[Opening SUPPLIED DATA section]
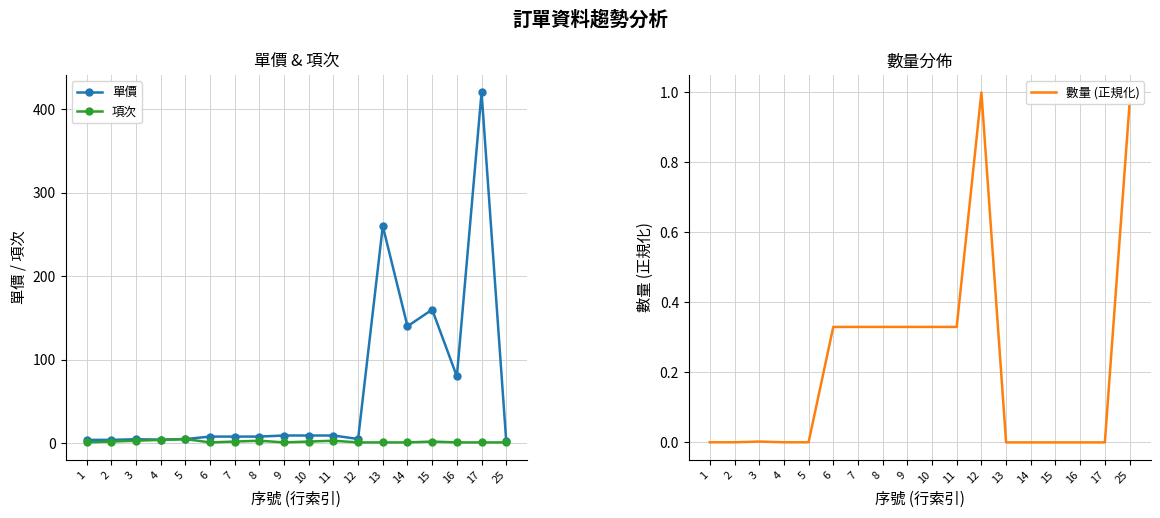

Where does the 項次 series first go above 2?

3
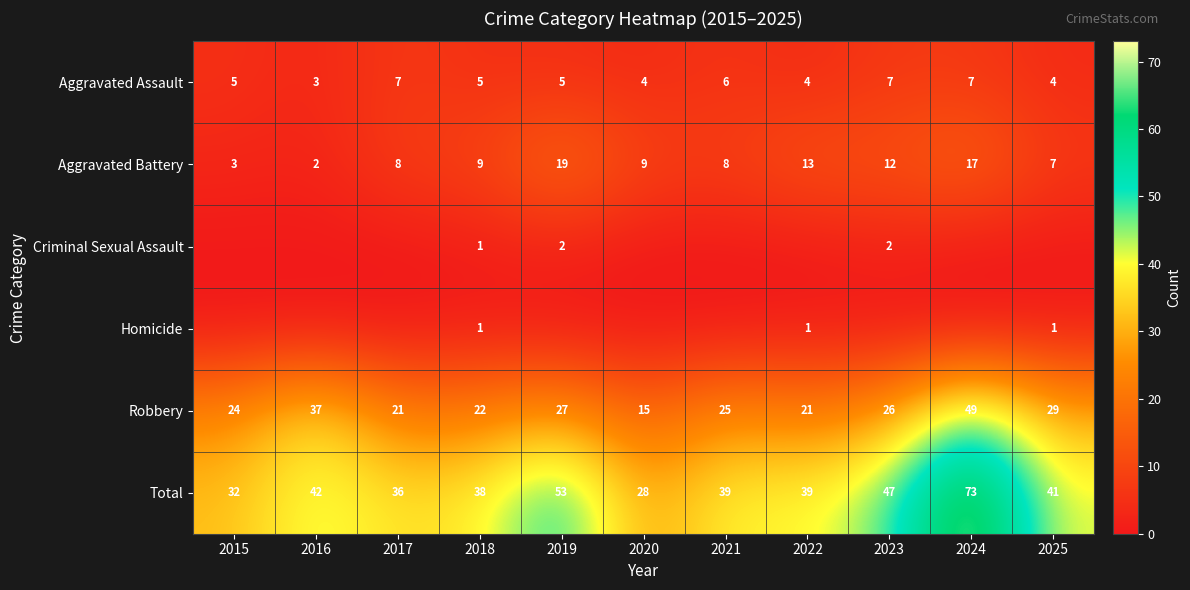

At which label does Total first exceed 39?

2016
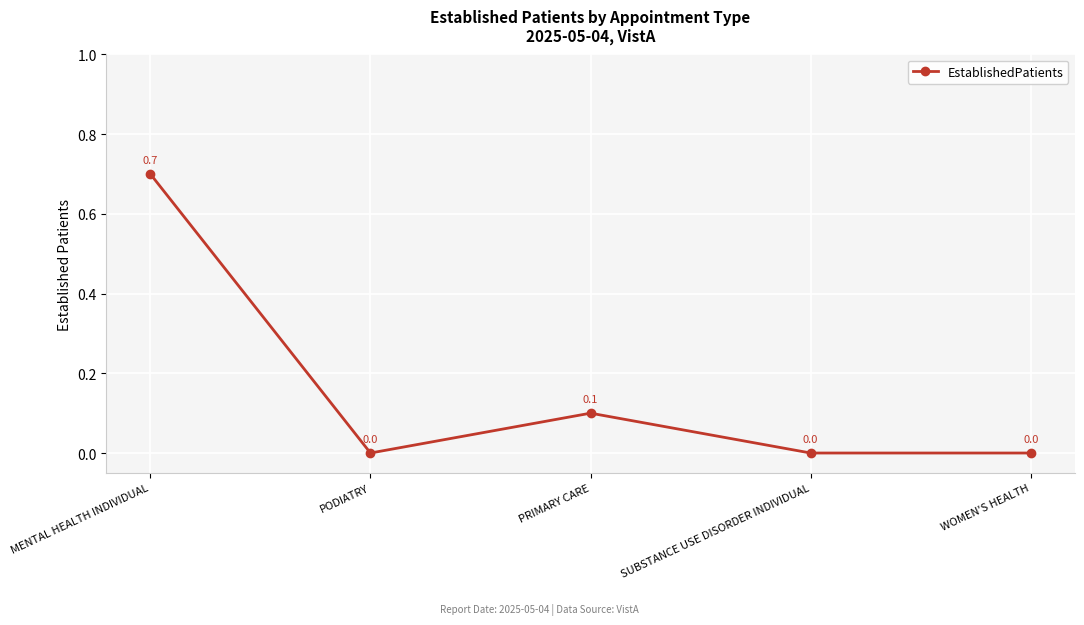

Which label corresponds to the largest value in the chart?

MENTAL HEALTH INDIVIDUAL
[Closing SUPPLIED DATA section]
_TASK TO COMPLETE_:
Give every line of the listing above as a JSON list of strings, one string per line. Leave out the blank lines and the pictures.

_SOLUTION_:
[
  "Where does the 項次 series first go above 2?",
  "3",
  "At which label does Total first exceed 39?",
  "2016",
  "Which label corresponds to the largest value in the chart?",
  "MENTAL HEALTH INDIVIDUAL"
]